◆ Selected excerpt
☆ ☆ ☆

© AP Photo/ Martial Trezzin
A cybersecurity firm has reported the discovery of 60,000 files from a US intelligence agency left on an unsecured public server with absolutely zero protection, not even a password.
The files were related to a military project being undertaken by the National Geospatial-Intelligence Agency (NGA), which uploaded the files to an Amazon cloud storage server that anyone could access.
Chris Vickery, a risk analyst with cyber resilience firm UpGuard, did just that. Among the files were sensitive information and even the security credentials of a senior employee with defense contractor Booz Allen Hamilton (BAH). There were also the login credentials needed to access code repositories that might contain classified information among the files. Vickery said that the information appeared to have been accidentally leaked by a BAH employee.
Perhaps the crown jewel of the 28 gigabyte leak? Master credentials that would grant administrative access to a high-security Pentagon system.
“Information that would ordinarily require a Top Secret-level security clearance from the DOD was accessible to anyone looking in the right place,” UpGuard’s Dan O’Sullivan wrote in a blog post about the leak. “No hacking was required to gain credentials needed for potentially accessing materials of a high classification level.”
The files have since been secured, but anyone who found them before Vickery could have downloaded the files and used them to access NGA, Booz Allen Hamilton or Pentagon data.
“In short, information that would ordinarily require a Top Secret-level security clearance from the DoD was accessible to anyone looking in the right place; no hacking was required to gain credentials needed for potentially accessing materials of a high classification level,” Vickery said on Wednesday.
The NGA has gone into damage control mode, issuing a statement where they claimed to have begun an investigation into the leak. “We immediately revoked the affected credentials when we first learned of the potential vulnerability,” the Wednesday statement read.
“NGA assesses its cyber security protections and procedures constantly with all of its industry partners. For an incident such as this, we will closely evaluate the situation before determining an appropriate course of action.”

☆ ☆ ☆

◆ Available data
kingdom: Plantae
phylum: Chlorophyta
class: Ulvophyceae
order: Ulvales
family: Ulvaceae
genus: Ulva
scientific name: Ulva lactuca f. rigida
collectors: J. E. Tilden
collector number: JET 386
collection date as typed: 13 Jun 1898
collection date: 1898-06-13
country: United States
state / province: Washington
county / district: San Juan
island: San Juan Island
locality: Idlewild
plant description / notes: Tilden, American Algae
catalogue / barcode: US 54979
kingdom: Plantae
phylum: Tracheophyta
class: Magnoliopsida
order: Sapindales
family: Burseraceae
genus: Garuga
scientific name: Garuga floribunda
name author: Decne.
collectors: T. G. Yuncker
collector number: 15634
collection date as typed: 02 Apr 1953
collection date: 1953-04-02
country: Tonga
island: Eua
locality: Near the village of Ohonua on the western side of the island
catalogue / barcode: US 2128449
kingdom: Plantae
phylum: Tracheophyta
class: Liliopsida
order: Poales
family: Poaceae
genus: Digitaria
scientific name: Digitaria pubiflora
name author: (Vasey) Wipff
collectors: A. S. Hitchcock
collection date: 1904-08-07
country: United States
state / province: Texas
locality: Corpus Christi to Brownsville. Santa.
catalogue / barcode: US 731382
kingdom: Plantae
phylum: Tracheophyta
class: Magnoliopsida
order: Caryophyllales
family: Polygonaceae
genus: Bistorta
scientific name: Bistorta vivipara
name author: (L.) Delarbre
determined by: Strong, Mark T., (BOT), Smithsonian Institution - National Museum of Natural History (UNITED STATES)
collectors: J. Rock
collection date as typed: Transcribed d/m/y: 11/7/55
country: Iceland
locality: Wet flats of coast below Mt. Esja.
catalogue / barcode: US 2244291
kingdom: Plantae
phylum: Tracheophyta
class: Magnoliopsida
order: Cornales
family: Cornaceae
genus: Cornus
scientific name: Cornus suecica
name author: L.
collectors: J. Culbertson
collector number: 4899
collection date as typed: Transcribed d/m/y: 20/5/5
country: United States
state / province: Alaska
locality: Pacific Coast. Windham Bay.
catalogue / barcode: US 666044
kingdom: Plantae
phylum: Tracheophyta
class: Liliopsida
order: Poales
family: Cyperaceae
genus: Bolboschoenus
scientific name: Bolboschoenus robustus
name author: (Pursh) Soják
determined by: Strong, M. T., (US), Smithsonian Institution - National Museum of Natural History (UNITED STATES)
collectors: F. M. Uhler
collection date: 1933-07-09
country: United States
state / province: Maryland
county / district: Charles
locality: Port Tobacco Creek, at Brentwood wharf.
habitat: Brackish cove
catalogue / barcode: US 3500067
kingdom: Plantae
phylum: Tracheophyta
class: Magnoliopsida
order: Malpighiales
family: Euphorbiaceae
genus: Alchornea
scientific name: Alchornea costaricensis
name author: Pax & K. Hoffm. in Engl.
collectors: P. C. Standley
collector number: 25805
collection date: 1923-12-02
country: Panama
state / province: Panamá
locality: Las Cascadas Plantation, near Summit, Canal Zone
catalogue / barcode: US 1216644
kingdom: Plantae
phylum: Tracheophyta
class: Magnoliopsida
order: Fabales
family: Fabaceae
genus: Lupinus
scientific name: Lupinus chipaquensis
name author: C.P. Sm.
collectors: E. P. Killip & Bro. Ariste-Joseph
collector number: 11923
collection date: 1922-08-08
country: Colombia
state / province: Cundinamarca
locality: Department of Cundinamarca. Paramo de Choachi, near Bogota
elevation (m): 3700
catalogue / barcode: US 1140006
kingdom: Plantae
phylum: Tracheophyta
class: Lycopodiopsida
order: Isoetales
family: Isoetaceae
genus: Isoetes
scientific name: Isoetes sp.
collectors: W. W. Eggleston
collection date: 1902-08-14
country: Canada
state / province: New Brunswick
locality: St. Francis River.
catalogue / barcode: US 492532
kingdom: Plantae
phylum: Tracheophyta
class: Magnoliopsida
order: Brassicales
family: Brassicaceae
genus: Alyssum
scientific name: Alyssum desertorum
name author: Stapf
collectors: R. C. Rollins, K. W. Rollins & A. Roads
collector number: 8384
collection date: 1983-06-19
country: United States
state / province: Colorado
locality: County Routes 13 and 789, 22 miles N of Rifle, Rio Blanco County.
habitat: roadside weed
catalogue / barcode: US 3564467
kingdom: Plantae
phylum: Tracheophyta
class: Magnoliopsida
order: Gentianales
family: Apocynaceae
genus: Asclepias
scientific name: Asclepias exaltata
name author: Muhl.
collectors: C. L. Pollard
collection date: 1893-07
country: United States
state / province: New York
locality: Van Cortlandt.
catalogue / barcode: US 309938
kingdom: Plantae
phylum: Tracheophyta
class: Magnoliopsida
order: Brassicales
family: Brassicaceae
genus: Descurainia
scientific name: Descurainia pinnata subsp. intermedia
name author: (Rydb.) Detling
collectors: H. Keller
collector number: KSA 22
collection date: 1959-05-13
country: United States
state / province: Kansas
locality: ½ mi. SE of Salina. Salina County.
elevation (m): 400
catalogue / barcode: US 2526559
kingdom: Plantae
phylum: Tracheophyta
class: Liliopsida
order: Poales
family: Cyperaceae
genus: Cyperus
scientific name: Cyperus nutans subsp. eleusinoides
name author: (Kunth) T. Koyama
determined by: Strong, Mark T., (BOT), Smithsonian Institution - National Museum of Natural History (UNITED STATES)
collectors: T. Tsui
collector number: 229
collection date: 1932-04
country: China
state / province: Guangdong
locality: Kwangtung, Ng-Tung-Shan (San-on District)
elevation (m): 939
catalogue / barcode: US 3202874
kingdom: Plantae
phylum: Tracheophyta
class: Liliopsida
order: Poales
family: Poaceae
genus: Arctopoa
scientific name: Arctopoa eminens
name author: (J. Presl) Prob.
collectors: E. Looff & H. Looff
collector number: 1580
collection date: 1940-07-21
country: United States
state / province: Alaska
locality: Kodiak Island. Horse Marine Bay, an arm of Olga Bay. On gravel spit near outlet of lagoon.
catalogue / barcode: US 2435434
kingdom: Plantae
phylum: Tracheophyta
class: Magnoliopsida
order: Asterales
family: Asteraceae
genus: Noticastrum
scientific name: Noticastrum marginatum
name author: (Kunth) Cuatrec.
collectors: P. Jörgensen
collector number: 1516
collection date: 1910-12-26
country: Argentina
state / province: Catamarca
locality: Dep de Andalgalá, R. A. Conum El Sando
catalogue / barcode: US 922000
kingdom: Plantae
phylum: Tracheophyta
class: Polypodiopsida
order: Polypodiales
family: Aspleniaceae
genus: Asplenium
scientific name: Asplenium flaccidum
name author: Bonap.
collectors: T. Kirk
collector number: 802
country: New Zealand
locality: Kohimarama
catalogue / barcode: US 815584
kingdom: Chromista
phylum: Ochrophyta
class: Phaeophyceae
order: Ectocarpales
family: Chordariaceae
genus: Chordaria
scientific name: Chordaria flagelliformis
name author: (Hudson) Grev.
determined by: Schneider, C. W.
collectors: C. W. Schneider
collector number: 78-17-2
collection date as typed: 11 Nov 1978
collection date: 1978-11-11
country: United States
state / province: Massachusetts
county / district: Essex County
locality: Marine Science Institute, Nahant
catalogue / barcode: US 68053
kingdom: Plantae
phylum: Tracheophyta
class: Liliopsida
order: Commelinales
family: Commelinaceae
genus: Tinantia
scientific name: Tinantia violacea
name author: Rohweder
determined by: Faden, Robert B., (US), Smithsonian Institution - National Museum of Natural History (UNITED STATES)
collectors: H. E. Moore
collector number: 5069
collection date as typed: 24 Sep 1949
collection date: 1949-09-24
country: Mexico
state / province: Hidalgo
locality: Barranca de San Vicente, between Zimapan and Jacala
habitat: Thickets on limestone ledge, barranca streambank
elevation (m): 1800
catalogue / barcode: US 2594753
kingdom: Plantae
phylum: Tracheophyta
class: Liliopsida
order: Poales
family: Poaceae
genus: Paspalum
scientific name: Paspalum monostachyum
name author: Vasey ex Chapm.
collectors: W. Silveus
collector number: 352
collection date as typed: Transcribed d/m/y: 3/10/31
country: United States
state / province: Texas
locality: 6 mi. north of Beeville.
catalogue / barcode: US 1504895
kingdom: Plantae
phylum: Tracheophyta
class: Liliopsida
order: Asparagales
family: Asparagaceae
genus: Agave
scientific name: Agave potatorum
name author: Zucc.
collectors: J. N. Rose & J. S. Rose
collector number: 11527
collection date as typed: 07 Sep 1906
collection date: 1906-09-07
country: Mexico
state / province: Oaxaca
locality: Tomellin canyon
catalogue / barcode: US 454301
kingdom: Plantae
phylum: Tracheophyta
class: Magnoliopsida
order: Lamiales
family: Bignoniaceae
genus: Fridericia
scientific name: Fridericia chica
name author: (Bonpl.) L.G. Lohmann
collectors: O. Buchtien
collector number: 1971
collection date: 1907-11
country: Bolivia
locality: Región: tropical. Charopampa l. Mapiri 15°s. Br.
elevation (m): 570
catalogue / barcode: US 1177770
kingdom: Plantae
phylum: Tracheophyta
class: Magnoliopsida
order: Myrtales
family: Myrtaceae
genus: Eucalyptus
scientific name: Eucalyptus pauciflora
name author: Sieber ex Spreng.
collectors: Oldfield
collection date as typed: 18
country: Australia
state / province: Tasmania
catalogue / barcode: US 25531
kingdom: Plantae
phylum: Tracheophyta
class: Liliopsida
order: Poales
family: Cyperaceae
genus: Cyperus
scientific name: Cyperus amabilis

☆ ☆ ☆

◆ Things to do
(A) Please condense the paragraph of the article on the leaked intelligence agency files that begins "Chris Vickery, a risk analyst" into a short bulleted list that keeps its main facts.
(B) Extend the article on the leaked intelligence agency files, picking up after its final paragraph.

◆ Answers given
(A)
- Chris Vickery, a risk analyst with cyber resilience firm UpGuard, accessed the files.
- They included sensitive information and the security credentials of a senior Booz Allen Hamilton (BAH) employee.
- They also held login credentials for code repositories that might contain classified information.
- Vickery said a BAH employee appeared to have leaked the information accidentally.

(B)
Booz Allen is conducting their own investigation, a company spokesman told Gizmodo. “Booz Allen takes any allegation of a data breach very seriously, and promptly began an investigation into the accessibility of certain security keys in a cloud environment. We secured those keys, and are continuing with a detailed forensic investigation. As of now, we have found no evidence that any classified information has been compromised as a result of this matter.”
The NGA is the intelligence and combat-support agency that collects intelligence through geospatial imaging, social media georeferencing, and data analysis, earning them the nickname of the “Pentagon’s mapmakers.”
BAH enjoys an $86 million contract with the NGA. The contract was for the consultant to provide “integrated learning solutions and enabling functions through learning portfolio and performance management, registrar services and learning outreach, and faculty development” to the NGA.
Their reputation suffered a catastrophic blow in 2013 when BAH employee and NSA contractor Edward Snowden leaked highly classified material. Another BAH employee, Harold Martin III, was arrested and charged with espionage when he was found to be in possession of over 50 terabytes of classified data in 2016.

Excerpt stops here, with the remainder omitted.